Problem details: Each entry should be written out again exactly, so that nothing is lost.

Extracted records:
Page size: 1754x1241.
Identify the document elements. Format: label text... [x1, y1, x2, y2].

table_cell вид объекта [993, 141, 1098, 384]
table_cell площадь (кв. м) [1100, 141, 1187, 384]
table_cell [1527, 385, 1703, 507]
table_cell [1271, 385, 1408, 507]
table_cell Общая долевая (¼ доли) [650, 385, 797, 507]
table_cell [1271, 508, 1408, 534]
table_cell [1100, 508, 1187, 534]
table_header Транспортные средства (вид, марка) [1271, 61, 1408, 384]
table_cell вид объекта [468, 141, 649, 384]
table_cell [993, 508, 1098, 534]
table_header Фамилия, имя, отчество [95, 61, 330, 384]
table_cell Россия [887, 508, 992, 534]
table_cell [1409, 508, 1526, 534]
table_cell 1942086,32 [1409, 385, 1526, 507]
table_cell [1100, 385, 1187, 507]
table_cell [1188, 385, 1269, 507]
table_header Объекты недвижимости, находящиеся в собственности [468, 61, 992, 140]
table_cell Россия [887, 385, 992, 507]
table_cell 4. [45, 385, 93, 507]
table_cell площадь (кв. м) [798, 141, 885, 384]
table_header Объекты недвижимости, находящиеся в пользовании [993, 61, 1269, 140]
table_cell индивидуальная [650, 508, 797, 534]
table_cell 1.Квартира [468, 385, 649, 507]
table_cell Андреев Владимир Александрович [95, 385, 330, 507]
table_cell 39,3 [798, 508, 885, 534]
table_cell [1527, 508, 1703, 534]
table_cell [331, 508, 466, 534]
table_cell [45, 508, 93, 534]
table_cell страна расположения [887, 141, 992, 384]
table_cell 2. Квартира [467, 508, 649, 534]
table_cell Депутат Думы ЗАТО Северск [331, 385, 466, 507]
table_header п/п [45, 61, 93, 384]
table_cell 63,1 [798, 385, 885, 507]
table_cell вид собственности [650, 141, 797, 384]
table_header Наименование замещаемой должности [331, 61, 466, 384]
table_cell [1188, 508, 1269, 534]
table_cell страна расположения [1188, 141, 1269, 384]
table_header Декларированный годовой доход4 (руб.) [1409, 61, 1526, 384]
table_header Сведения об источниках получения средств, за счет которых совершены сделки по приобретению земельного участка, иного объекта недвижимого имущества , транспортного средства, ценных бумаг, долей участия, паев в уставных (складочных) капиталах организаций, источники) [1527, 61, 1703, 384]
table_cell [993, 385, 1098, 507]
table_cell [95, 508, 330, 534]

Result below:
Page size: 1754x1241.
Identify the document elements. Format: label text... [x1, y1, x2, y2].

table_cell вид объекта [993, 141, 1098, 384]
table_cell площадь (кв. м) [1100, 141, 1187, 384]
table_cell [1527, 385, 1703, 507]
table_cell [1271, 385, 1408, 507]
table_cell Общая долевая (¼ доли) [650, 385, 797, 507]
table_cell [1271, 508, 1408, 534]
table_cell [1100, 508, 1187, 534]
table_header Транспортные средства (вид, марка) [1271, 61, 1408, 384]
table_cell вид объекта [468, 141, 649, 384]
table_cell [993, 508, 1098, 534]
table_header Фамилия, имя, отчество [95, 61, 330, 384]
table_cell Россия [887, 508, 992, 534]
table_cell [1409, 508, 1526, 534]
table_cell 1942086,32 [1409, 385, 1526, 507]
table_cell [1100, 385, 1187, 507]
table_cell [1188, 385, 1269, 507]
table_header Объекты недвижимости, находящиеся в собственности [468, 61, 992, 140]
table_cell Россия [887, 385, 992, 507]
table_cell 4. [45, 385, 93, 507]
table_cell площадь (кв. м) [798, 141, 885, 384]
table_header Объекты недвижимости, находящиеся в пользовании [993, 61, 1269, 140]
table_cell индивидуальная [650, 508, 797, 534]
table_cell 1.Квартира [468, 385, 649, 507]
table_cell Андреев Владимир Александрович [95, 385, 330, 507]
table_cell 39,3 [798, 508, 885, 534]
table_cell [1527, 508, 1703, 534]
table_cell [331, 508, 466, 534]
table_cell [45, 508, 93, 534]
table_cell страна расположения [887, 141, 992, 384]
table_cell 2. Квартира [467, 508, 649, 534]
table_cell Депутат Думы ЗАТО Северск [331, 385, 466, 507]
table_header п/п [45, 61, 93, 384]
table_cell 63,1 [798, 385, 885, 507]
table_cell вид собственности [650, 141, 797, 384]
table_header Наименование замещаемой должности [331, 61, 466, 384]
table_cell [1188, 508, 1269, 534]
table_cell страна расположения [1188, 141, 1269, 384]
table_header Декларированный годовой доход4 (руб.) [1409, 61, 1526, 384]
table_header Сведения об источниках получения средств, за счет которых совершены сделки по приобретению земельного участка, иного объекта недвижимого имущества , транспортного средства, ценных бумаг, долей участия, паев в уставных (складочных) капиталах организаций, источники) [1527, 61, 1703, 384]
table_cell [993, 385, 1098, 507]
table_cell [95, 508, 330, 534]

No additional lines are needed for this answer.